NWC's new guidelines welcomed by unions, firms
This year's proposed $60 hike received praise from unions like the Amalgamated Union of Public Daily Rated Workers and employers such as the PAP town councils and the ASME. -ST
Unions and companies have welcomed the latest National Wages Council (NWC) guidelines, with many calling the $60 raise for low-wage workers fair and much needed.
But they were more circumspect about whether one particular NWC recommendation will be accepted in the private sector.
This is the call on buyers of outsourced services to allow contract values to rise so workers can enjoy salary increases before the end of existing contracts.
For services such as cleaning and security, the outsourced contract is locked in for an agreed period, sometimes up to three years. Contract values are settled before the start of the contract.
Therefore, in order for annual NWC recommendations, such as the latest $60 raise, to be implemented, the workers' employers - that is, the service providers - have to absorb it in their costs.
For smaller service providers already surviving on thin margins, the raise simply does not happen.
Acknowledging the difficulties faced by these providers, Singapore National Employers Federation (SNEF) chief Stephen Lee said the NWC made it a point to highlight the problem this year.
"Hopefully, the service buyers can allow for service providers to do some renegotiation to take into account (the raise)," he said.
As a major buyer of such services, the Government has already taken the positive step of promising it will "lead by example". But getting private-sector service buyers to comply may be easier said than done.
For instance, condominium management committees will be reluctant to pay more than what was agreed upon.
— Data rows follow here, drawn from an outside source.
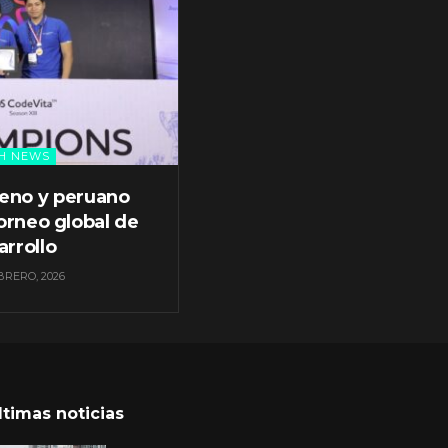
H NEWS
leno y peruano
orneo global de
arrollo
BRERO, 2026
ltimas noticias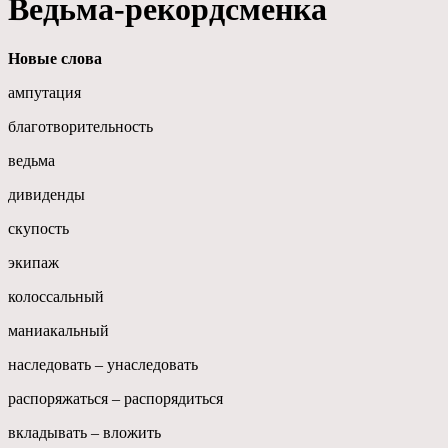
Ведьма-рекордсменка
Новые слова
ампутация
благотворительность
ведьма
дивиденды
скупость
экипаж
колоссальный
маниакальный
наследовать – унаследовать
распоряжаться – распорядиться
вкладывать – вложить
They have to answer to residents, said Mr T. Mogan, president of the Security Association of Singapore.
He said that while "there are some enlightened clients", for the rest, a renegotiation would have to be pitched alongside other service improvements - such as software or hardware upgrades to reduce overall manpower deployment.
This year's proposed $60 hike received praise from unions like the Amalgamated Union of Public Daily Rated Workers and employers such as the PAP town councils and the Association of Small and Medium Enterprises (Asme).
PAP town councils issued a statement saying they will make sure their cleaners get the raise.
President of the Singapore Chinese Chamber of Commerce and Industry Thomas Chua said his grouping "appreciates the special attention being given to low- wage workers... as this is the group that needs extra help".
But given patchy implementation of last year's $50 raise - only three in 10 firms complied - those interviewed said more needs to be done to ensure firms fall in line.
National Trades Union Congress (NTUC) vice- president K. Karthikeyan suggested naming and shaming firms that were profitable yet did not give the raise.
Asme president Chan Chong Beng said workers should not let intransigent SME bosses get away by pleading ignorance about the NWC guidelines. He said: "Know your rights. Do something to pressure the boss and highlight that you should get what you deserve."
Citing how unionised companies have a much better record - 80 per cent last year - of complying with NWC, labour MP Zainal Sapari said one of NTUC's approach is to unionise more firms.
"One way is for workers of non-unionised companies to join the union. If there is sizable membership in a company, we will unionise it."